Bundestagspräsident Norbert Lammert (CDU) bezweifelt, dass die Regierungen von Bund und Ländern eine Abschaltung von Atomkraftwerken ohne Zustimmung des Bundestages beschließen dürfen. "Ich lasse prüfen, ob es dazu weiterer korrigierender gesetzlicher Regelungen bedarf", sagte Lammert der Berliner Zeitung. Bereits in der Sitzung der CDU/CSU-Bundestagsfraktion an diesem Dienstag hatten er und der Vorsitzende des Rechtsausschusses, Siegfried Kauder (beide CDU), nach dpa-Informationen rechtliche Bedenken geäußert.

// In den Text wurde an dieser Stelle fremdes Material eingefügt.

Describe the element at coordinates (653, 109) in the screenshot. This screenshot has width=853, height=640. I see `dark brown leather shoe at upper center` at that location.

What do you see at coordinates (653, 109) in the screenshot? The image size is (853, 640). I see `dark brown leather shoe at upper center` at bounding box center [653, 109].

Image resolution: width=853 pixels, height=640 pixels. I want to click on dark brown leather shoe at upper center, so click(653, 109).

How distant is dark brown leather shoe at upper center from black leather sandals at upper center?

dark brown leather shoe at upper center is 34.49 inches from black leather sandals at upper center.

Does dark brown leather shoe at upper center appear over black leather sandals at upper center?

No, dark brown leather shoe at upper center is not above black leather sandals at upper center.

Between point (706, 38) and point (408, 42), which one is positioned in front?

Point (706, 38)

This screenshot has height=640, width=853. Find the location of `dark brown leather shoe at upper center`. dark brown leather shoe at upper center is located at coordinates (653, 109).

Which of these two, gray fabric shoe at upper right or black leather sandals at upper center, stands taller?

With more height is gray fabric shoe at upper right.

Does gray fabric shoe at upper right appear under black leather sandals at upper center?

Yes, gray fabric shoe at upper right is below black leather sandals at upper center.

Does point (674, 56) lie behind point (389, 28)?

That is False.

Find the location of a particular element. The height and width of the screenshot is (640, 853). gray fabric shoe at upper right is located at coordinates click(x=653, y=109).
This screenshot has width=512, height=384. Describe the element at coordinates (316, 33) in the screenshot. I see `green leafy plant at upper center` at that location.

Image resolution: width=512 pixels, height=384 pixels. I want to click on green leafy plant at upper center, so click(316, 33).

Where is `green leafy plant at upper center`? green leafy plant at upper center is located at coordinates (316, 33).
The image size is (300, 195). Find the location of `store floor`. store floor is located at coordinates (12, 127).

Pocht auf Mitsprache des Parlaments: Bundestagspräsident Norbert Lammert (CDU) (Foto: ddp)

Dagegen hatte der Parlamentarische Geschäftsführer der Fraktion, Peter Altmaier (CDU), rechtliche Probleme mit den AKW-Betreibern oder mit dem Bundestag verneint. Die Verlängerung der Laufzeiten im vorigen Herbst um durchschnittlich 12 Jahre für die deutschen Meiler sei keine Pflicht, sondern eine Möglichkeit. Wenn sich Regierung und Betreiber einigten, von den Möglichkeiten keinen Gebrauch zu machen, sehe er kein verfassungsrechtliches Problem. Und das Parlament habe mit der Laufzeitverlängerung nur einen Rahmen abgesteckt.

Bundeskanzlerin Angela Merkel, Bundesumweltminister Norbert Röttgen (beide CDU) und Vizekanzler Guido Westerwelle (FDP) hatten an diesem Montag verkündet, das Gesetz für zunächst drei Monate außer Kraft setzen zu wollen. Die Regierung beruft sich bei ihrem Moratorium auf Paragraf 19 des Atomgesetzes. Dort ist geregelt, dass in Notsituationen bestimmte AKW vorübergehend oder ganz still gelegt werden können.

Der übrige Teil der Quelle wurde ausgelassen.